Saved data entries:

Segment Open

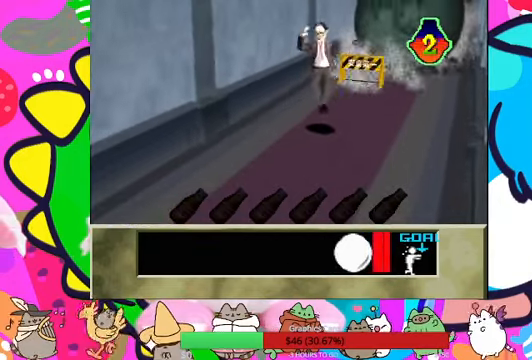
{"dt_ms": 500, "buttons": [], "left_stick": "center", "right_stick": "center", "events": [[66, "CROSS", "down"], [233, "CROSS", "up"], [300, "CROSS", "down"], [366, "CROSS", "up"], [400, "CROSS", "down"], [500, "CROSS", "up"]]}
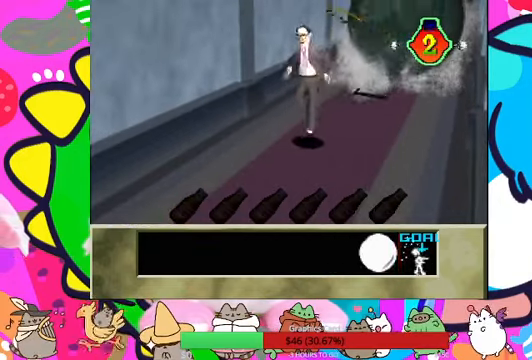
{"dt_ms": 500, "buttons": [], "left_stick": "center", "right_stick": "center", "events": [[66, "CROSS", "down"], [133, "CROSS", "up"], [166, "CROSS", "down"], [233, "CROSS", "up"], [300, "CROSS", "down"], [366, "CROSS", "up"], [433, "CROSS", "down"], [500, "CROSS", "up"]]}
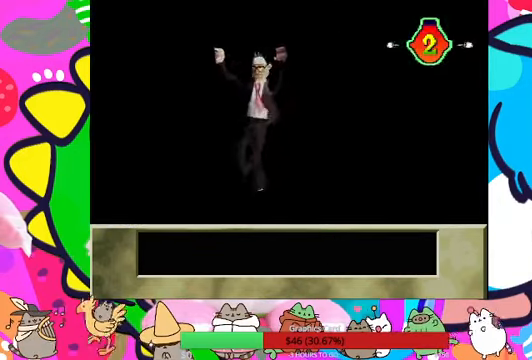
{"dt_ms": 500, "buttons": [], "left_stick": "center", "right_stick": "center", "events": [[66, "CROSS", "down"], [133, "CROSS", "up"], [200, "CROSS", "down"], [266, "CROSS", "up"]]}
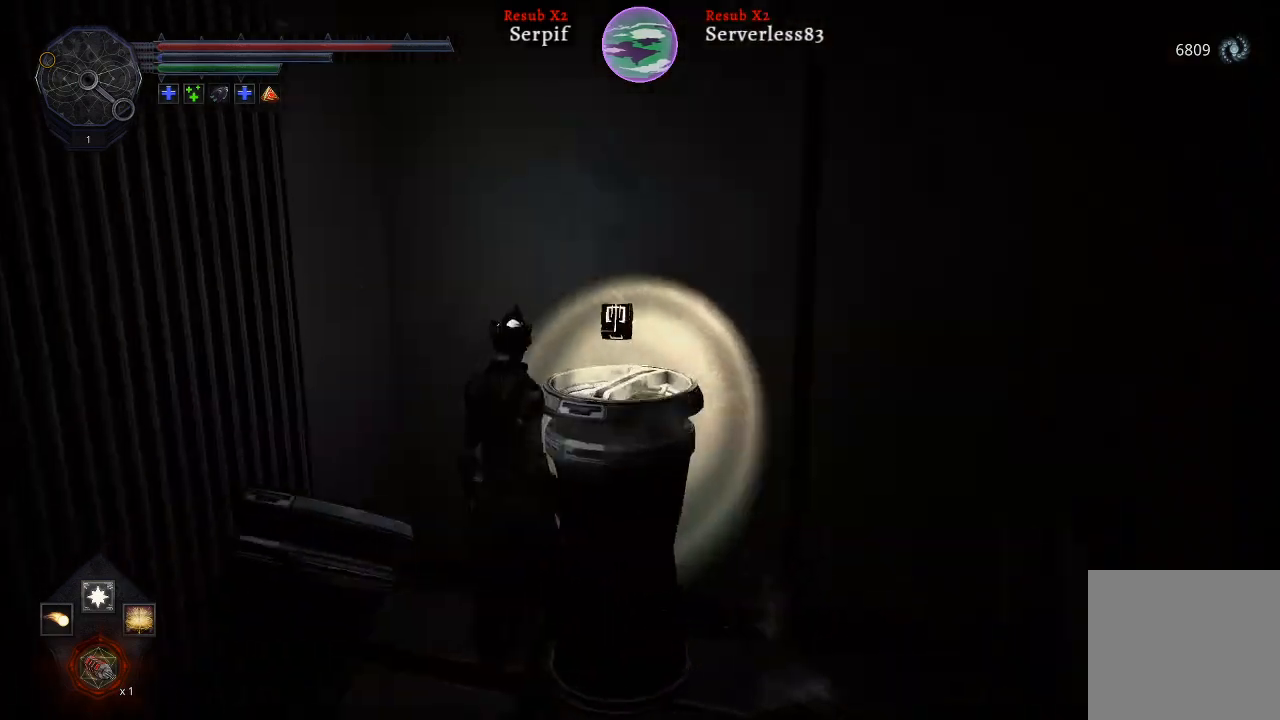
Gameplay with a controller (Xbox layout); each line is a JSON object with the inputs held at the frame after it. "events" lists button and stick changes between this image and that frame as [ms after this image, input, new state], when the widget could be followed in between.
{"buttons": [], "left_stick": "up", "right_stick": "center", "events": [[67, "X", "down"], [183, "X", "up"], [417, "left_stick", "up"]]}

Segment Closed

Exercise directions: Where a line of the records has the string "down", copy that line.

Answer for this exercise:
{"dt_ms": 500, "buttons": [], "left_stick": "center", "right_stick": "center", "events": [[66, "CROSS", "down"], [233, "CROSS", "up"], [300, "CROSS", "down"], [366, "CROSS", "up"], [400, "CROSS", "down"], [500, "CROSS", "up"]]}
{"dt_ms": 500, "buttons": [], "left_stick": "center", "right_stick": "center", "events": [[66, "CROSS", "down"], [133, "CROSS", "up"], [166, "CROSS", "down"], [233, "CROSS", "up"], [300, "CROSS", "down"], [366, "CROSS", "up"], [433, "CROSS", "down"], [500, "CROSS", "up"]]}
{"dt_ms": 500, "buttons": [], "left_stick": "center", "right_stick": "center", "events": [[66, "CROSS", "down"], [133, "CROSS", "up"], [200, "CROSS", "down"], [266, "CROSS", "up"]]}
{"buttons": [], "left_stick": "up", "right_stick": "center", "events": [[67, "X", "down"], [183, "X", "up"], [417, "left_stick", "up"]]}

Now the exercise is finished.